◆ What you are asked to do ◆
Write out the data that follows exactly, keeping every picture out.

◆ Supplied material ◆

* * * * * * * * *

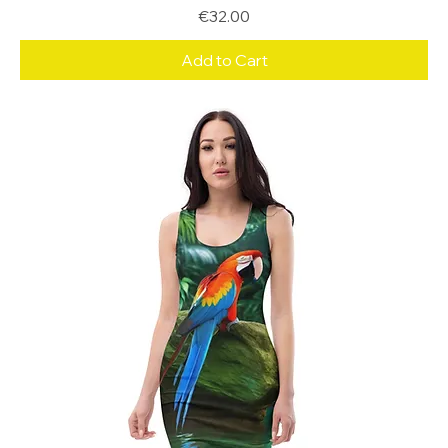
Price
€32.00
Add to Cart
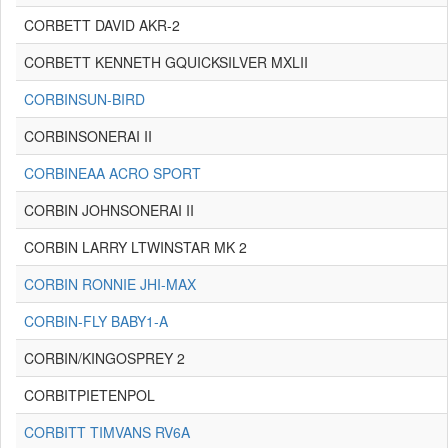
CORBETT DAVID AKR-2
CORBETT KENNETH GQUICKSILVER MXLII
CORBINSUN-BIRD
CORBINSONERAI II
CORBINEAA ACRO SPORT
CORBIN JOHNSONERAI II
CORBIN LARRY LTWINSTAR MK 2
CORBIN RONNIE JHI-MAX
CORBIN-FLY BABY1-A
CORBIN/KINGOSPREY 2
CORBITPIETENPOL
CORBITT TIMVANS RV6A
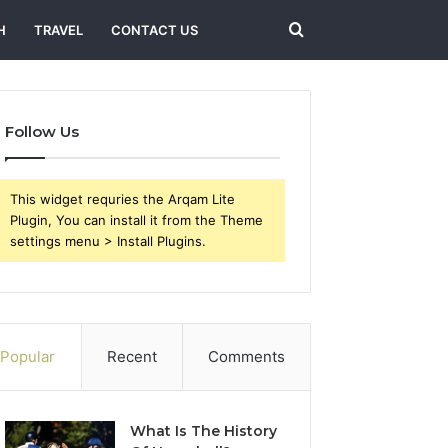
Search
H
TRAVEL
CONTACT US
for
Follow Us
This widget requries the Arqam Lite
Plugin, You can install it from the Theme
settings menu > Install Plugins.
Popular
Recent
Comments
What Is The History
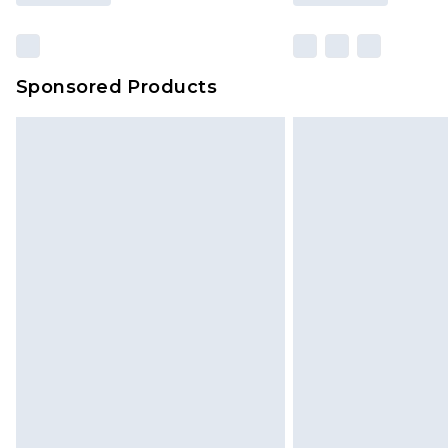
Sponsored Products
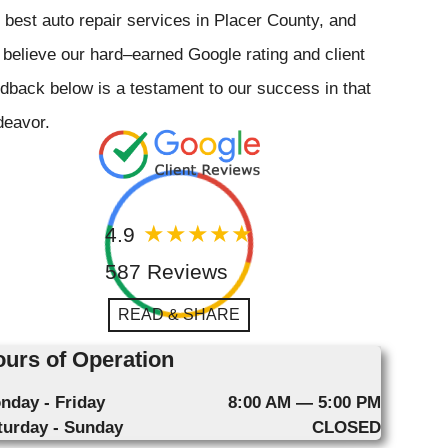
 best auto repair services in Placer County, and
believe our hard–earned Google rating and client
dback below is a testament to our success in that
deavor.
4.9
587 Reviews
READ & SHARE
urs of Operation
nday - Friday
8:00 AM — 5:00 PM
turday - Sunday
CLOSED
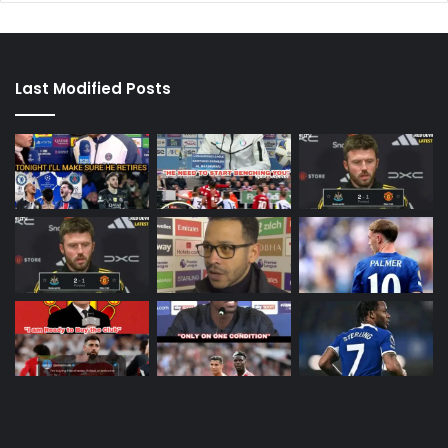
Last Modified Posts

* * * * * * * * *

◆ Written response ◆
Price
€32.00
Add to Cart
CORBETT DAVID AKR-2
CORBETT KENNETH GQUICKSILVER MXLII
CORBINSUN-BIRD
CORBINSONERAI II
CORBINEAA ACRO SPORT
CORBIN JOHNSONERAI II
CORBIN LARRY LTWINSTAR MK 2
CORBIN RONNIE JHI-MAX
CORBIN-FLY BABY1-A
CORBIN/KINGOSPREY 2
CORBITPIETENPOL
CORBITT TIMVANS RV6A
Search
H
TRAVEL
CONTACT US
for
Follow Us
This widget requries the Arqam Lite
Plugin, You can install it from the Theme
settings menu > Install Plugins.
Popular
Recent
Comments
What Is The History
Sponsored Products
 best auto repair services in Placer County, and
believe our hard–earned Google rating and client
dback below is a testament to our success in that
deavor.
4.9
587 Reviews
READ & SHARE
urs of Operation
nday - Friday
8:00 AM — 5:00 PM
turday - Sunday
CLOSED
Last Modified Posts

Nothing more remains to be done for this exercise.